PROVIDED MATERIAL.
"""

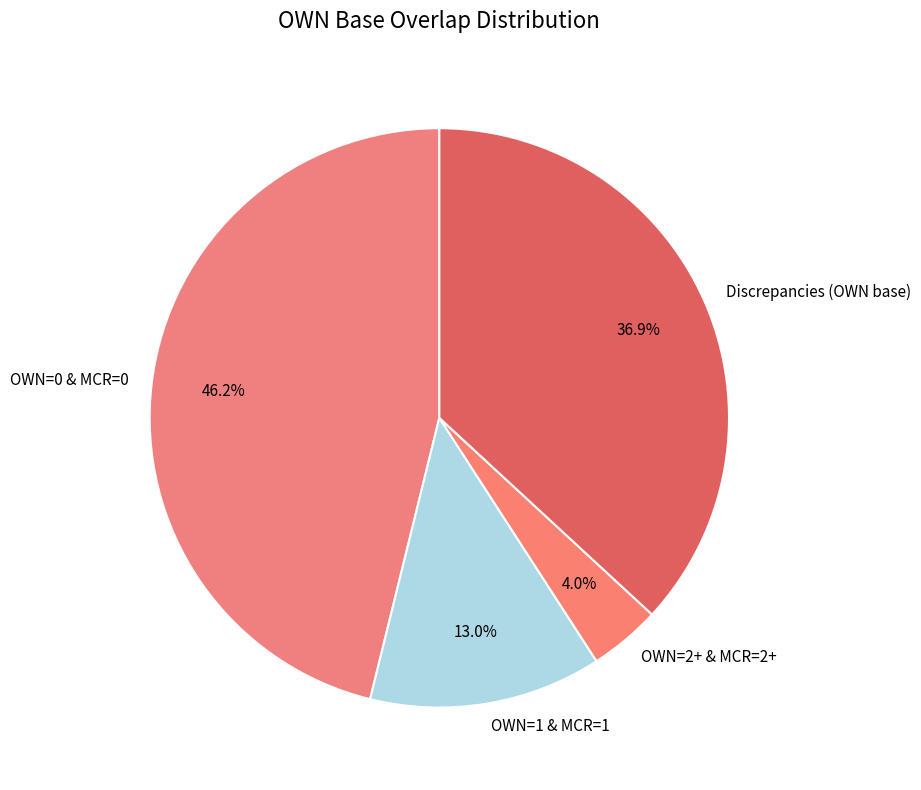

Between OWN=2+ & MCR=2+ and OWN=1 & MCR=1, which is larger?

OWN=1 & MCR=1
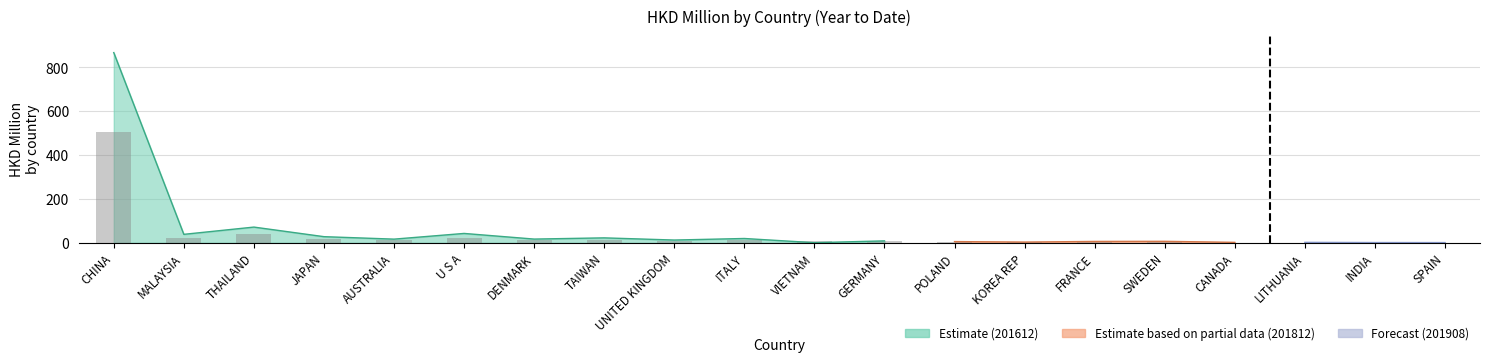

What is the spread (max minus min) of values at SWEDEN?

4.3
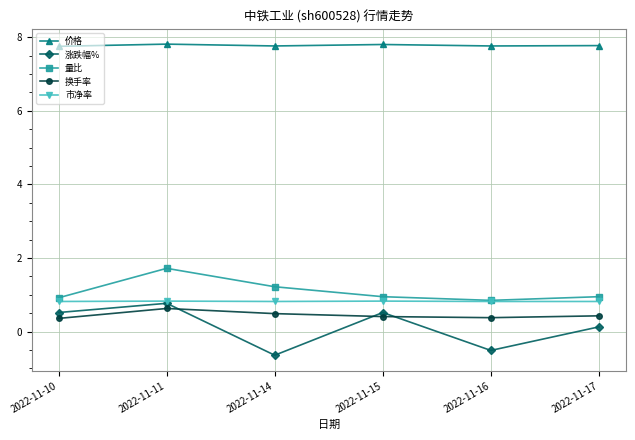

The 换手率 series shows 0.4 at 2022-11-15. True or false?

True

"""

WORK TASK. Copy the lines above verbatim, character for character, and leave out the pictures.

RESULT OF THIS TASK.
Between OWN=2+ & MCR=2+ and OWN=1 & MCR=1, which is larger?

OWN=1 & MCR=1

What is the spread (max minus min) of values at SWEDEN?

4.3

The 换手率 series shows 0.4 at 2022-11-15. True or false?

True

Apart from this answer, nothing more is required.